There’s nothing to stop the child class implementation from creating a new object for each instance, but passing using the companion object is the most straightforward technique. Whatever method is used, we are able to define methods on the parent class that are guaranteed to be available on child classes:
interface ParentHelper<T> {
fun construct(value: BigDecimal): T
}
abstract class ParentClass<T: ParentClass<T>> {
abstract val helper: ParentHelper<T>
abstract fun getRoundedPrice(): BigDecimal
// We have the parts required to define this now
operator fun plus(other: T): T =
helper.construct(getRoundedPrice() + other.getRoundedPrice())
}
class ChildClassA: ParentClass<ChildClassA>() {
companion object Companion : ParentHelper<ChildClassA> {
override fun construct(value: BigDecimal): ChildClassA {
...
}
}
// This is a property on every instance, but its content is the (shared) companion object
override val helper = Companion
...
}
Now we have methods defined on the parent class that correctly return objects in the child classes. As long as this part of the implementation is done correctly a user of this class can’t cross the types without deliberate intent.
Zero
One of the side effects of this technique is that unity values are no longer trivial. We cannot (and do not want) to be able to call ParentClass.zero()
and receive something compatible with all children as that would violate our type safety.
For example, if we wanted a fallback value for a nullable argument:
fun <T: Parent> absoluteDiff(a: T, b: T?) {
val c = b ?: Parent.ZERO // this could never be the right type
return if (a > c)
a - c
else
c - a
}
Asking an instance for a zero-ed version of itself, as in a.compatibleZero()
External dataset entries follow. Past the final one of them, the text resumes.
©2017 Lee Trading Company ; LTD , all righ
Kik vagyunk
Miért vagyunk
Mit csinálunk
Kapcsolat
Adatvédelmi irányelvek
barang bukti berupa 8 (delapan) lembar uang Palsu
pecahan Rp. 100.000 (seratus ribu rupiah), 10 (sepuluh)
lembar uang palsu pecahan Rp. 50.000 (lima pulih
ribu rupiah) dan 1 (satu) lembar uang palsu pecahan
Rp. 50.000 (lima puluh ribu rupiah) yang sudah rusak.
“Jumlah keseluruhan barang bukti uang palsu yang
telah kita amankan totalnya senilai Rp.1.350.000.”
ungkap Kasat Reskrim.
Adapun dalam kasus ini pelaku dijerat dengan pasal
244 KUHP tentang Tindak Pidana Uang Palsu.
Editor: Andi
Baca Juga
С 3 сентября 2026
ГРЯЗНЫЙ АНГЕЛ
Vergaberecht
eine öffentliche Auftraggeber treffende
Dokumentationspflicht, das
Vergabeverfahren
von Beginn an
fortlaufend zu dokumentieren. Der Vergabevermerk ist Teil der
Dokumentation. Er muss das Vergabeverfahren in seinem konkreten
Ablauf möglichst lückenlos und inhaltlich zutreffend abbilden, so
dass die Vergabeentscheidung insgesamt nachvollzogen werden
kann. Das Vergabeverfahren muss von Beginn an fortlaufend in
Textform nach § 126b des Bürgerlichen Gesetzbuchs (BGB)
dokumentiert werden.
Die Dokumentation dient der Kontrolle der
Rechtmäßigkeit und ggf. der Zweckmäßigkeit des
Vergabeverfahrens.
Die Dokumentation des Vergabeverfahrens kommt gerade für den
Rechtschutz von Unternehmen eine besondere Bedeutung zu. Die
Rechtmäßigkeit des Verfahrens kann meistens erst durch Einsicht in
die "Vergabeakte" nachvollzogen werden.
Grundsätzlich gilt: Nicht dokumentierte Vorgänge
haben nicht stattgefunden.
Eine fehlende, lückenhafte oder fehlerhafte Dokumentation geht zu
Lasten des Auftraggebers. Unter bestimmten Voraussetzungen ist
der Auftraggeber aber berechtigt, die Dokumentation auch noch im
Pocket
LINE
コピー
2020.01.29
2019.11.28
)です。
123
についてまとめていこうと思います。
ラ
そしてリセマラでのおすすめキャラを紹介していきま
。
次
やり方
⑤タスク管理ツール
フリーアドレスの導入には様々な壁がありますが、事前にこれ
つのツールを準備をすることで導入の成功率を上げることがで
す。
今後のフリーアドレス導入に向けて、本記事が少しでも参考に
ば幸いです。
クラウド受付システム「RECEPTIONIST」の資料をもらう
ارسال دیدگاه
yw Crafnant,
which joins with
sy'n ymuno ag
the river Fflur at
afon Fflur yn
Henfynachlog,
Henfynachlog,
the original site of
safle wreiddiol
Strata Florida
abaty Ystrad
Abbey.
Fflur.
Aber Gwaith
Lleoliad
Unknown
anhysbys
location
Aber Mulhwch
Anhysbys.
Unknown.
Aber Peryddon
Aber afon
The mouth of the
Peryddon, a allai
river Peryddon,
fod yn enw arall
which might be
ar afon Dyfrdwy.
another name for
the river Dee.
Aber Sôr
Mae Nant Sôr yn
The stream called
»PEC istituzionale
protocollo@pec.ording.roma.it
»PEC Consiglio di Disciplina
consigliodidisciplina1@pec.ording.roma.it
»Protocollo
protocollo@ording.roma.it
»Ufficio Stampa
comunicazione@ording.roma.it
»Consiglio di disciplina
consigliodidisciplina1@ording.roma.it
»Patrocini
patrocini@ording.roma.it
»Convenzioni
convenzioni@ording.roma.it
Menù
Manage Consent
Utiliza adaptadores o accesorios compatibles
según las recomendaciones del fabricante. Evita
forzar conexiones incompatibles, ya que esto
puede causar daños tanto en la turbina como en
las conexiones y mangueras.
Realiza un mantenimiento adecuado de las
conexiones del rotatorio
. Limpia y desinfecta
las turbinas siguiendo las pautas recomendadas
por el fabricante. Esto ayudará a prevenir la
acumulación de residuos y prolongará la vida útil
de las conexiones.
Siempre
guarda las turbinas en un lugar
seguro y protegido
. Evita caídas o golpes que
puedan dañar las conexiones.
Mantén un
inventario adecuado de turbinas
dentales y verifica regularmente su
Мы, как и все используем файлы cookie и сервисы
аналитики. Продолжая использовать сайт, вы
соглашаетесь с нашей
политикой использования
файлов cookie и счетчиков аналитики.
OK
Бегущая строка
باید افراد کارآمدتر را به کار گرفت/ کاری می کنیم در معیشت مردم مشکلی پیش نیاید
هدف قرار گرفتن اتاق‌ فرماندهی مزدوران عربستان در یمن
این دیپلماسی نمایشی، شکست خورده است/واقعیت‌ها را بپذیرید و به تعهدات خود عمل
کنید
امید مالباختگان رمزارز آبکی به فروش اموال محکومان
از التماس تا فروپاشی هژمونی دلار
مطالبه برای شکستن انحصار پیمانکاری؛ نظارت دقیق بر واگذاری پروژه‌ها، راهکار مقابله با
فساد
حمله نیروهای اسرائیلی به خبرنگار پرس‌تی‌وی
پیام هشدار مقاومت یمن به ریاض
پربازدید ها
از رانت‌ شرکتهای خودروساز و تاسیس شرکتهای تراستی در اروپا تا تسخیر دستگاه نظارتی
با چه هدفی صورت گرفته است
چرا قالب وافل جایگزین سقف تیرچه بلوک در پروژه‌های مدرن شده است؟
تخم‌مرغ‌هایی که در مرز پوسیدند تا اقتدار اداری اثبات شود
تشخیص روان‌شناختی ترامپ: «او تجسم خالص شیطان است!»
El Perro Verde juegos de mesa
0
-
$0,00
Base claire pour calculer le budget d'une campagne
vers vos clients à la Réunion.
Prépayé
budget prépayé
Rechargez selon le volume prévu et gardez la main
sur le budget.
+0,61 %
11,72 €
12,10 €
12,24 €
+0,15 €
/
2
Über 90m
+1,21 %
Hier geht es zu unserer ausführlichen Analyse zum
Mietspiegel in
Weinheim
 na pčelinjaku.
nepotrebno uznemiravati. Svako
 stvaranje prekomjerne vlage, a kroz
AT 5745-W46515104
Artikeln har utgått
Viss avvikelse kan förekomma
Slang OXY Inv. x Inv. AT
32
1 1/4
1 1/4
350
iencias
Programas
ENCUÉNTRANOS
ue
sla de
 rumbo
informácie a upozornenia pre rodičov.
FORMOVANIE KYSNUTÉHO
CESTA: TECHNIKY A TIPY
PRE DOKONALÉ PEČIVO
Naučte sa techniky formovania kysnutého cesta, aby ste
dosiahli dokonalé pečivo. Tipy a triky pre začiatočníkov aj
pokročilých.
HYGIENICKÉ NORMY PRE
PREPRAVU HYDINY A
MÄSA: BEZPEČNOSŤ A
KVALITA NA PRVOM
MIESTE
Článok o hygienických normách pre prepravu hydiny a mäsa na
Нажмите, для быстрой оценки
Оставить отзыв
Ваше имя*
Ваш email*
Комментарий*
feels unnatural as the zero is not a property of the instance – although its type is. This can be fixed by modifying the companion helper interface:
interface ParentHelper<T> {
...
fun compatibleZero(): T
}
We can then define our function:
fun <T: Parent> absoluteDiff(a: T, b: T?): T {
val b = a ?: a.companion.compatibleZero()
return if (a > c)
a - c
else
c - a
}
A similar trick is required with lists. An empty list is still a valid list so any method that works on a list will need to receive the type as well:
fun <T: Parent> runningDiff(xs: List<T>, output: KClass<T>): T {
return fold(output.companion.compatibleZero()) { a, b ->
absoluteDiff(a, b)
}
}
If runningDiff is called with a list of ChildB, the compiler will force the output
argument to be ChildB::class
.
Results
This class structure meets all the requirements defined above, to create types that have commonalities at the parent but remain thoroughly separated afterwards. However, the increased complexity outweighed the benefits of the implementation for us so this has been shelved for now. We may reconsider this when if we implement other features down the road that need the same implementation across two currencies.
Conclusion
This is how we attempted to improve our code using Kotlin’s type system. It’s not quite right for us at the moment, but it makes for an interesting study of the Kotlin type system.